Obama makes final push to drive up turnout

US President Barack Obama makes calls to volunteers who have helped his re-election cause, from the German Village election campaign office in Columbus, Ohio, Nov 5, 2012, on the eve of the US presidential elections. [Photo/Agencies]

CHICAGO - "I'm calling with President Obama's grassroots campaign... We wanted to remind you about the upcoming election on Tuesday, Nov 6."

For up to six hours a day, Jennifer Beasley, a blonde volunteer in her 20s at a Chicago office of US President Barack Obama's reelection campaign, made hundreds of phone calls like this to voters in Illinois and neighboring states via a computer-based automatic dialing system.

On the eve of the final showdown of the 2012 US presidential race, both campaigns of President Obama and his Republican challenger Mitt Romney have reportedly given up winning the hearts of undecided and independent voters, and turned to making the final dash to drive up voter turnout, especially among their own supporters.

Debbie Mesloh, media coordinator for the Obama campaign office on the fifth floor of a building on Chicago's South Wabash Avenue, told Xinhua in a Monday interview that there were about 130 volunteers like Beasley working there, most of them were assigned to call voters for support in recent days.

The office locates only a few miles away from the Obama campaign headquarters at the Prudential Building in downtown Chicago, which has been closed to the media ahead of the Election Day.

Beasley, a human resources consultant at a local company, started her first-day service at the office from 9:00 am Monday.
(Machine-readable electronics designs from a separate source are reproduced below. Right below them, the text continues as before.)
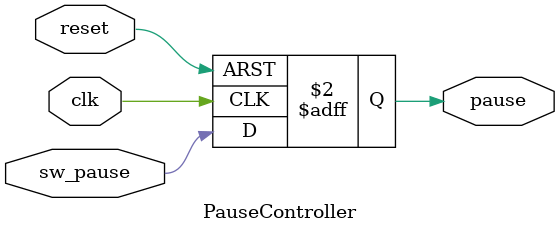
<source format=v>
`timescale 1ns / 1ps
module PauseController(
    input  wire clk,
    input  wire reset,
    input  wire sw_pause,  // SW tạm dừng
    output reg  pause
);
    always @(posedge clk or posedge reset) begin
        if (reset)
            pause <= 0;
        else
            pause <= sw_pause;
    end
endmodule

</source>
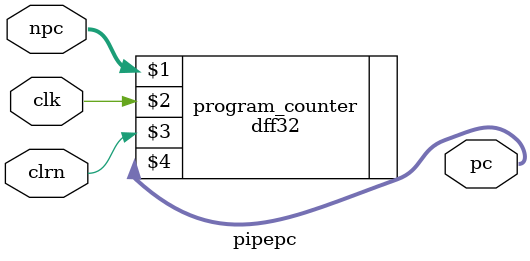
<source format=v>
`timescale 1ns / 1ps
module pipepc(npc,clk,clrn,pc
    );
	 input [31:0] npc;
	 input clk,clrn;
	 output [31:0] pc;
	 dff32 program_counter(npc,clk,clrn,pc);   //ÀûÓÃ32Î»µÄD´¥·¢Æ÷ÊµÏÖPC
endmodule

</source>
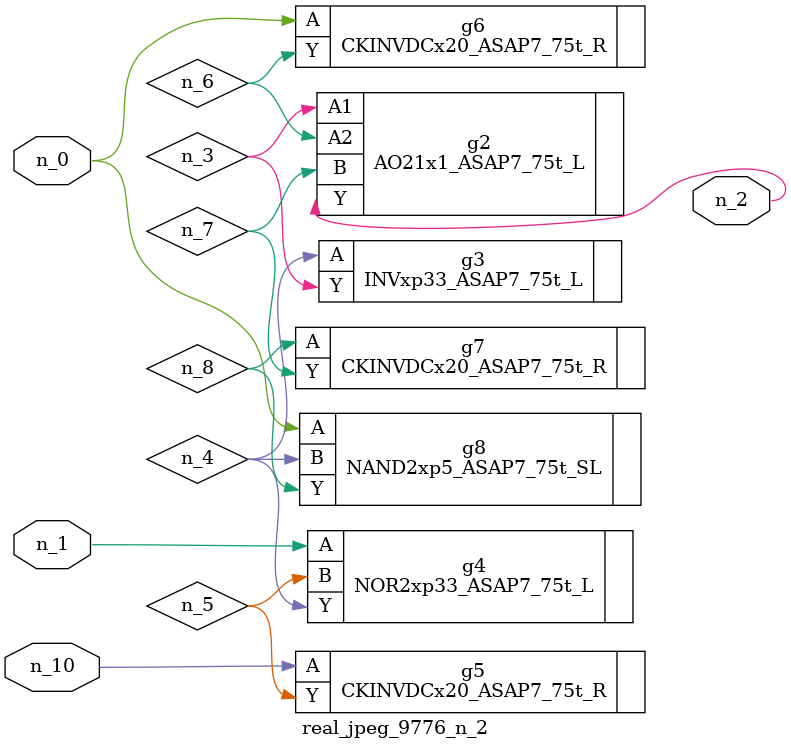
<source format=v>
module real_jpeg_9776_n_2 (n_1, n_10, n_0, n_2);

input n_1;
input n_10;
input n_0;

output n_2;

wire n_5;
wire n_4;
wire n_8;
wire n_6;
wire n_7;
wire n_3;

CKINVDCx20_ASAP7_75t_R g6 ( 
.A(n_0),
.Y(n_6)
);

NAND2xp5_ASAP7_75t_SL g8 ( 
.A(n_0),
.B(n_4),
.Y(n_8)
);

NOR2xp33_ASAP7_75t_L g4 ( 
.A(n_1),
.B(n_5),
.Y(n_4)
);

AO21x1_ASAP7_75t_L g2 ( 
.A1(n_3),
.A2(n_6),
.B(n_7),
.Y(n_2)
);

INVxp33_ASAP7_75t_L g3 ( 
.A(n_4),
.Y(n_3)
);

CKINVDCx20_ASAP7_75t_R g7 ( 
.A(n_8),
.Y(n_7)
);

CKINVDCx20_ASAP7_75t_R g5 ( 
.A(n_10),
.Y(n_5)
);


endmodule
</source>
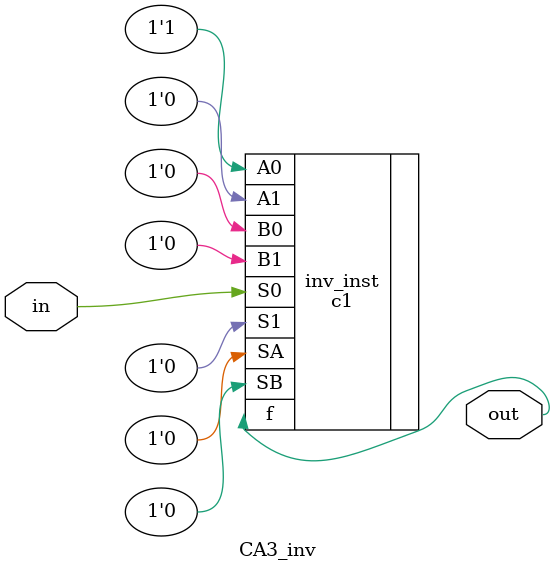
<source format=v>
module CA3_inv (
    input  wire in,
    output wire out
);

    c1 inv_inst (
        .A0(1'b1), .A1(1'b0), .SA(1'b0), 
        .B0(1'b0), .B1(1'b0), .SB(1'b0), 
        .S0(in), .S1(1'b0), 
        .f(out)
    );

endmodule
</source>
She told Xinhua that she made over 100 calls in just three hours to voters in Iowa, asking them to vote for the incumbent president on the Election Day.

"We ask them if they are aware of the polling place and give them the information of the polling place, and ask them if they need a ride to the polling place. And we ask them if we can count on their votes for President Obama tomorrow," Beasley said.

She admitted that there were mixed responses. "Some are for the president. Some are for the Republican candidate. And there are many more who don't answer or just hang up," she said, adding that she would do one more day on Tuesday to make last efforts to appeal to voters.

Another volunteer Marc Shinderman, a 70-year-old retired physician, said he also made around 100 calls in the morning, but only half of them were answered and no more than 10 percent of those he called said they would actually vote on Tuesday.

Looking a bit frustrated, the grey-haired volunteer said: "It's not about the persuasion. It's a way to remind them of voting if they have not."

Philin Phlash, a freelance photojournalist who got the time to volunteer because there is not much working opportunity for him out there, planned to distribute Obama campaign posters and place signs in as many neighborhoods in Chicago as possible. He said he had the idea when he noticed there were very few election signs in his own neighborhood. Though currently without a job himself, Phlash said he still wanted to work for Obama because he thought the president "is the best man for jobs".

"People volunteer because they care," he stressed. "That's my way to contribute."

Earlier on Monday, both Obama and Romney made their final appeal for their supporters to get to the polls on the Election Day.

Obama reportedly said "if we don't turn out the vote, we could lose a lot of the gains we've already made," While Romney pleaded for "every single vote".

Latest polls conducted by major US media outlets showed that both candidates are still neck-in-neck in the race.